HONOLULU — Hawaii has approved legislation that puts stringent restrictions on the visibility and location of adult entertainment products being sold in stores.

With the new law, signed in to law Wednesday night by Republican Gov. Linda Lingle, businesses would be required to obscure and segregate all adult entertainment merchandise and content from view on the premises. Those persons in violation face a $100 fine.

House Bill 2885 faced opposition from the Media Coalition, a 1st Amendment advocacy group that includes numerous groups as members, including the Motion Picture Association of America, the Video Software Dealers Association, the Magazine Publishers of American and nearly a dozen others.

“[We] believe that it threatens the distribution of 1st Amendment-protected material in Hawaii,” Media Coalition Executive Director David Horowitz said in a statement.

The Media Coalition contends that the law, as it is written, presents great difficulty for retailers, who now must decide what is obscene and what isn’t.

“The standard for material that must be segregated, ‘the sexual gratification of the user’ is vague and subjective,” Horowitz said.

The law additionally requires retailers to segregate adult entertainment products behind a curtain or screen, and that only adds to the practical problems in allocating store staff, causing retailers to lose adult customers who may not want to purchase material without browsing, according to the Media Coalition.

“Some bookstores carry hundreds of thousands of books and the task of reviewing thousands of new items received each year to determine whether they could be used for the sexual gratification of the user and that must be segregated is difficult, time consuming for staff and expensive for the proprietor,” Horowitz said.

The bill had bi-partisan support, chiefly because protection of children from obscenity on the islands is a large priority, according to a Capitol source.

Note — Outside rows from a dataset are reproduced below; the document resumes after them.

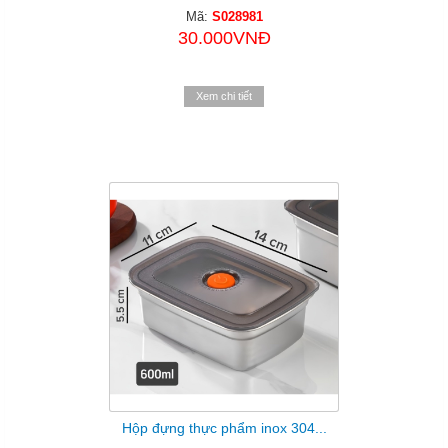
Mã:
S028981
30.000VNĐ
Xem chi tiết
Hộp đựng thực phẩm inox 304...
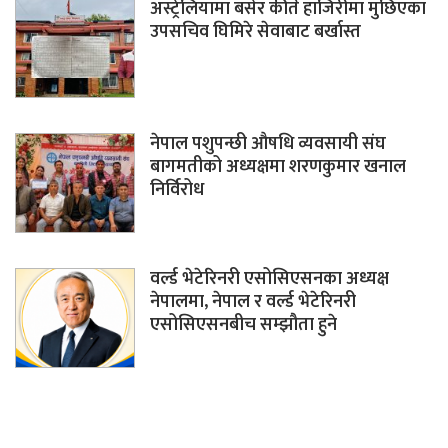
अस्ट्रेलियामा बसेर कीर्ते हाजिरीमा मुछिएका
उपसचिव घिमिरे सेवाबाट बर्खास्त
नेपाल पशुपन्छी औषधि व्यवसायी संघ
बागमतीको अध्यक्षमा शरणकुमार खनाल
निर्विरोध
वर्ल्ड भेटेरिनरी एसोसिएसनका अध्यक्ष
नेपालमा, नेपाल र वर्ल्ड भेटेरिनरी
एसोसिएसनबीच सम्झौता हुने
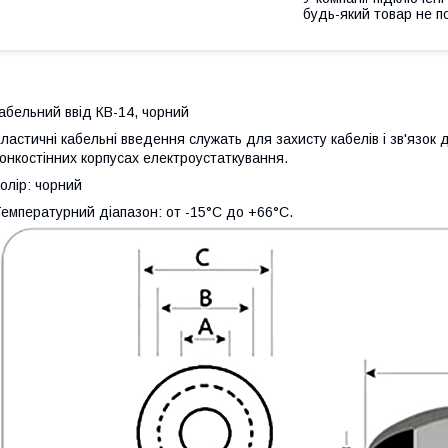
будь-який товар не п
абельний ввід КВ-14, чорний
ластичні кабельні введення служать для захисту кабелів і зв'язок 
онкостінних корпусах електроустаткування.
олір: чорний
емпературний діапазон: oт -15°C дo +66°C.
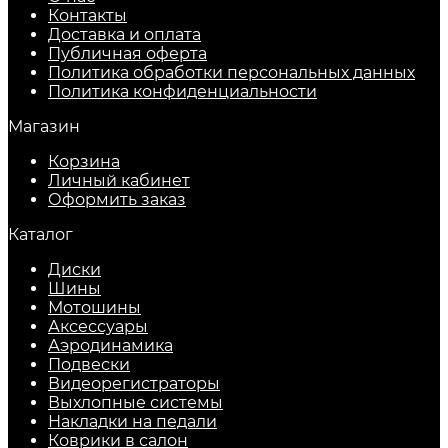
Контакты
Доставка и оплата
Публичная оферта
Политика обработки персональных данных
​Политика конфиденциальности
Магазин
Корзина
Личный кабинет
Оформить заказ
Каталог
Диски
Шины
Мотошины
Аксессуары
Аэродинамика
Подвески
Видеорегистраторы
Выхлопные системы
Накладки на педали
Коврики в салон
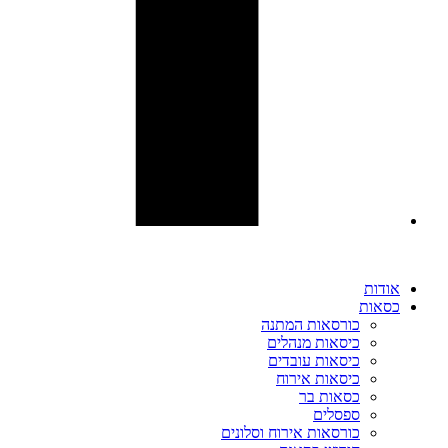
אודות
כסאות
כורסאות המתנה
כיסאות מנהלים
כיסאות עובדים
כיסאות אירוח
כסאות בר
ספסלים
כורסאות אירוח וסלונים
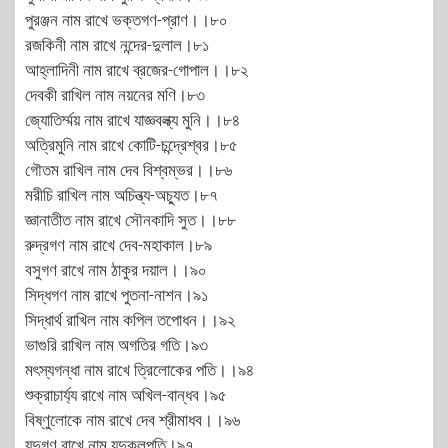
পুরঞ্জন নাম রাখে ভক্তগণ-প্রাণ।।৮০
রজকিনী নাম রাখে নন্দের-দুলাল।৮১
আহ্লাদিনী নাম রাখে ব্রজের-গোপাল।।৮২
দেবকী রাখিল নাম নয়নের মণি।৮৩
জ্যোতির্ম্ময় নাম রাখে যাজ্ঞবল্ক্য মুনি।।৮৪
অত্রিমুনি নাম রাখে কোটি-চন্দ্রেশ্বর।৮৫
গৌতম রাখিল নাম দেব বিশ্বম্ভর।।৮৬
মরীচি রাখিল নাম অচিন্ত্য-অচ্যুত।৮৭
জ্ঞানাতীত নাম রাখে সৌনকাদি সুত।।৮৮
রুদ্রগণ নাম রাখে দেব-মহাকাল।৮৯
বসুগণ রাখে নাম ঠাকুর দয়াল।।৯০
সিদ্ধগণ নাম রাখে পুতনা-নাশন।৯১
সিদ্ধার্থ রাখিল নাম কপিল তপোধন।।৯২
ভাগুরি রাখিল নাম অগতির গতি।৯৩
মৎস্যগন্ধা নাম রাখে ত্রিলোকের পতি।।৯৪
শুক্রাচার্য্য রাখে নাম অখিল-বান্ধব।৯৫
বিষ্ণুলোকে নাম রাখে দেব শ্রীমাধব।।৯৬
যদুগণ রাখে নাম যদুকুলপতি।৯৭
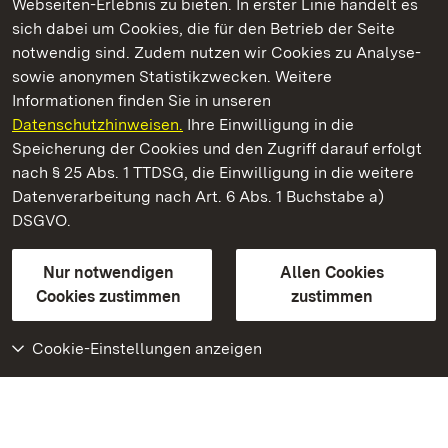
Webseiten-Erlebnis zu bieten. In erster Linie handelt es
Kommen. Staunen. Genießen.
sich dabei um Cookies, die für den Betrieb der Seite
notwendig sind. Zudem nutzen wir Cookies zu Analyse-
sowie anonymen Statistikzwecken. Weitere
Informationen finden Sie in unseren
Datenschutzhinweisen.
Ihre Einwilligung in die
Staatliche Schlösser und Gärten Baden‑Württemberg
Speicherung der Cookies und den Zugriff darauf erfolgt
nach § 25 Abs. 1 TTDSG, die Einwilligung in die weitere
Staatliche Schlösser und Gärten Baden-Württemberg
Datenverarbeitung nach Art. 6 Abs. 1 Buchstabe a)
DSGVO.
Kontakt
FAQ
Impressum
Datenschutz
Gebärdensprache
Leichte Sprache
Erklärung zur Barrierefreiheit
Nur notwendigen
Allen Cookies
BITV-konform (geprüfte Seiten)
Cookies zustimmen
zustimmen
Cookie-Einstellungen anzeigen
Weiteres
Portal
Monumente
Besuchen Sie uns auf
Facebook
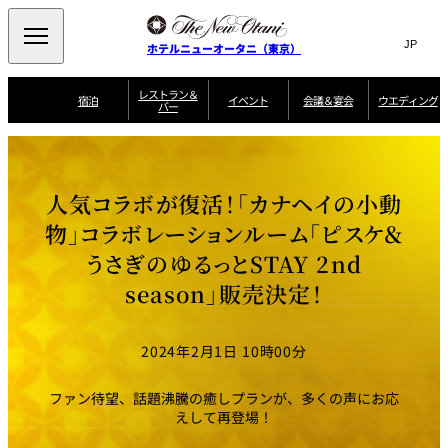
Search
言
サ
ホテルニューオータニ（東京）
語
イ
切
り
ト
JP
レストラン＆
(日本語)
宿泊
イベント
会議＆宴会
ウエディング
バー
替
内
EN
(English)
え
ご案内
メ
検
Select Language
▼
会
ニ
索
ュ
グゼクティブハ
ニューオータニ・
ウエディングスタ
議
ザ・メイン
宴会場一覧
スイートのご案内
プラン一覧
コンセ
MIC
ウス 禅
ガーデンタワー
イル
ー
窓
ご家族で楽し
＆
人気コラボが復活！「カナヘイの小動
ソムリエ
個室のご案内
む小個室
を
ウ
宴
を
開
ビュッフェ
エ
物」コラボレーションルーム「ピスケ＆
会
客室一覧
宿泊プラン一覧
サービスガイド
宴会ご予約・お問
ルームサービス
閉
開
披露宴
料理・ケ
デ
合せフォーム
うさぎのゆるっとSTAY 2nd
閉
ィ
VIEW & DINING
タワーレスト
ガーデンラウ
トレーダーヴ
ン
テルニューオー
宿泊者限定
season」販売決定！
THE SKY
ラン
ンジ
ィックス 東京
誕生日や記念日の
ニ サービスア
ディナ ーご優待
SUPER-
朝食のご案内
グ
お祝いに
ムービー
パートメント
のご案内
TOKYO WE
スイーツ
2024年2月1日 10時00分
ホテルへのアクセ
ス
パティスリー
ピエール・エ
SATSUKI
ルメ・パリ
ファン待望、話題沸騰の癒しプランが、多くの声にお応
西洋料理
えして再登場！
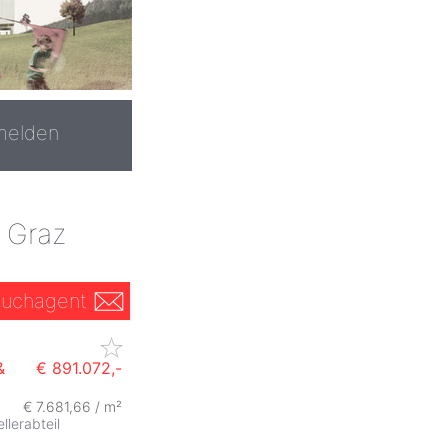
melden
 Graz
uchagent
&
€ 891.072,-
€ 7.681,66 / m²
ZurÃ
ellerabteil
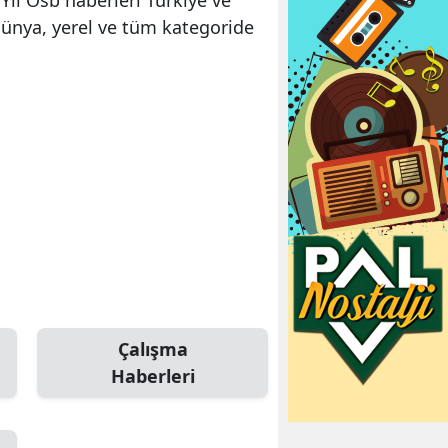
dünya, yerel ve tüm kategoride
Çalışma
Haberleri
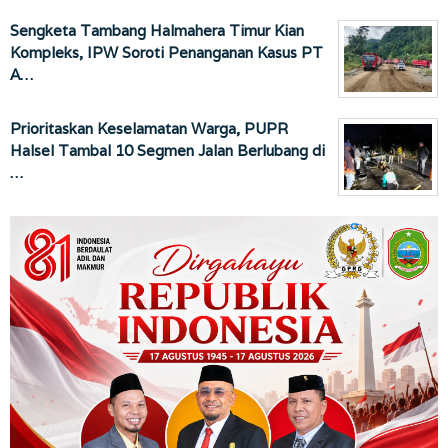
Sengketa Tambang Halmahera Timur Kian
Kompleks, IPW Soroti Penanganan Kasus PT
A…
Prioritaskan Keselamatan Warga, PUPR
Halsel Tambal 10 Segmen Jalan Berlubang di
…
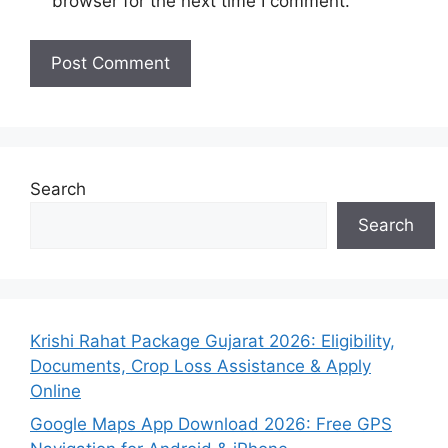
browser for the next time I comment.
Search
Search
Krishi Rahat Package Gujarat 2026: Eligibility,
Documents, Crop Loss Assistance & Apply
Online
Google Maps App Download 2026: Free GPS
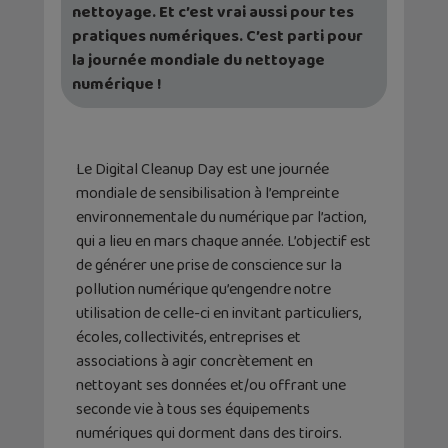
nettoyage. Et c’est vrai aussi pour tes
pratiques numériques. C’est parti pour
la journée mondiale du nettoyage
numérique !
Le Digital Cleanup Day est une journée
mondiale de sensibilisation à l’empreinte
environnementale du numérique par l’action,
qui a lieu en mars chaque année. L’objectif est
de générer une prise de conscience sur la
pollution numérique qu’engendre notre
utilisation de celle-ci en invitant particuliers,
écoles, collectivités, entreprises et
associations à agir concrètement en
nettoyant ses données et/ou offrant une
seconde vie à tous ses équipements
numériques qui dorment dans des tiroirs.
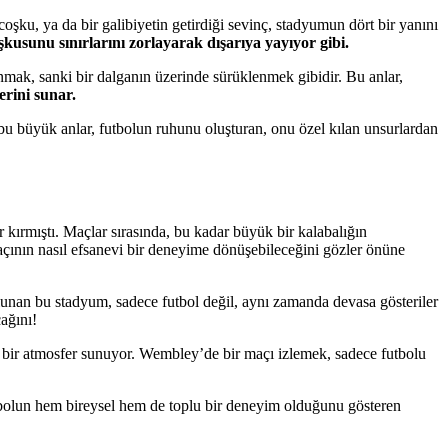
coşku, ya da bir galibiyetin getirdiği sevinç, stadyumun dört bir yanını
kusunu sınırlarını zorlayarak dışarıya yayıyor gibi.
unmak, sanki bir dalganın üzerinde sürüklenmek gibidir. Bu anlar,
erini sunar.
n bu büyük anlar, futbolun ruhunu oluşturan, onu özel kılan unsurlardan
 kırmıştı. Maçlar sırasında, bu kadar büyük bir kalabalığın
 maçının nasıl efsanevi bir deneyime dönüşebileceğini gözler önüne
lunan bu stadyum, sadece futbol değil, aynı zamanda devasa gösteriler
cağını!
z bir atmosfer sunuyor. Wembley’de bir maçı izlemek, sadece futbolu
futbolun hem bireysel hem de toplu bir deneyim olduğunu gösteren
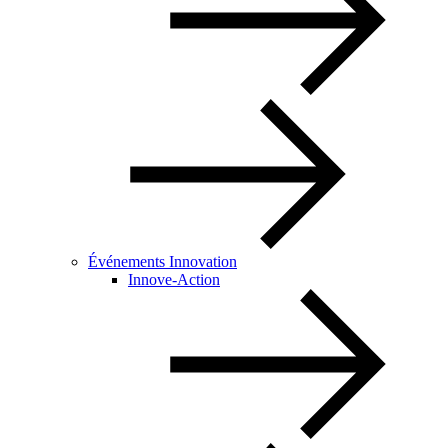
Événements Innovation
Innove-Action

“It’s all about the keiki [children] in Hawaii,” a source told XBIZ. “Many see it that if you limit kids’ exposure to what some see as obscenity, you vastly improve the quality of their upbringing.

The bill was introduced after a single mother from Wailuku said she was motivated to take action after her son stumbled upon a Maui store's conspicuous selection of sex toys.

After filing a complaint with the shopping center's management and getting no response, she brought the issue to the attention of local police. But police couldn’t mitigate the visibility of adult products with the store owner.

The bill takes effect Oct. 1, according to Lingle spokesman Russell Pang.